Jumat, 27 April 2012

ASURANSI TERHADAP IFRS


di Industri Properti
dan Asuransi
Konvergensi IFRS berujung pencabutan PSAK 44
tentang Akuntansi Aktivitas Pengembangan Real Estat.
Sementara itu, kontrak asuransi adopsi IFRS 4 Insurance
Contract dan revisi PSAK 28 dan 36
ADOPSI IFRIC 15 Agreements for the construction of real estates, rupanya melahirkan dinamika tersendiri dalam ranah keprofesian akuntansi. Selain pencabutan PSAK 44, ‘naturalisasi’ IFRIC 15 tersebut juga melahirkan Interpretasi Standar Akuntansi Keuangan ISAK 21 tentang Perjanjian Kon­struksi Real Estat.
Menurut  Anggota DSAK Budi Susanto perbedaan pa­ling utama antara PSAK 44 dan ISAK 21 terletak pada pengakuan pendapatan. PSAK 44 menganut mahzab rule based yang artinya berbasis aturan sedangkan ISAK 21 principal based. Dinamika lain adalah IFRIC 15 (ISAK 21) memperkenalkan konsep pengakuan pendapatan secara terus menerus selama konstruksi berjalan.
Dia mengatakan pula isu yang dibahas dalam ISAK 21 yaitu standar yang berlaku, apakah menggunakan PSAK 34 tentang Kontrak Konstruksi atau  PSAK 23 tentang Pendapatan bila terjadi transaksi di bidang real estat dan sejenisnya. Sedangkan yang kedua adalah kapankah pendapatan tersebut diakui.
“Ruang lingkup ISAK 21 tersebut memang untuk per­janjian konstruksi real estat, di mana komponen untuk konstruksi real estat yang diidentifikasi dalam suatu per­janjian yang juga melibatkan komponen lainnya,” ujarnya, di Balai Kartini 23 Desember 2011.
Penjelasan lain dari Budi adalah tips untuk menentukan apakah sebuah transaksi real estat menggunakan PSAK 34 atau PSAK 23 ditentukan dari apakah pembeli dapat menentukan elemen struktural yang utama dari desain, atau dapat menentukan elemen struktural pada saat konstruksi sedang dalam penyelesaian.
Jika pembeli dapat menentukan komponen utama dari konstruksi tersebut, maka diperbolehkan menggu­nakan PSAK 34. Sebaliknya bila pembeli tidak memiliki kekuasaan untuk menentukan elemen struktural pada saat konstruksi sedang dalam penyelesaian, maka itu termasuk kategori dalam PSAK 23.
“Kalau dalam pembangunan mass production [real estate], maka itu termasuk kategori PSAK 23 yang berhubungan dengan pendapatan. Satu hal yang dicatat bahwa isu ini bukan berhubungan dengan pilihan kebi­jakan akuntansi [karena kriterianya sudah ditegaskan],” ungkapnya.

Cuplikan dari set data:
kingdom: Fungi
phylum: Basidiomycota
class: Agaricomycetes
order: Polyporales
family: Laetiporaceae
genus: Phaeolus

## Petunjuk Tugas
1. Dalam artikel tentang konvergensi IFRS di atas, menurut Budi Susanto, di mana letak perbedaan paling utama antara PSAK 44 dan ISAK 21?
2. Tuliskan kembali secara persis bagian artikel tentang konvergensi IFRS di atas, dimulai dari "ASURANSI TERHADAP IFRS" dan berlanjut sampai "Pengembangan Real Estat.".

## Hasil Latihan
1. Perbedaan paling utama antara PSAK 44 dan ISAK 21 terletak pada pengakuan pendapatan.

2.
ASURANSI TERHADAP IFRS


di Industri Properti
dan Asuransi
Konvergensi IFRS berujung pencabutan PSAK 44
tentang Akuntansi Aktivitas Pengembangan Real Estat.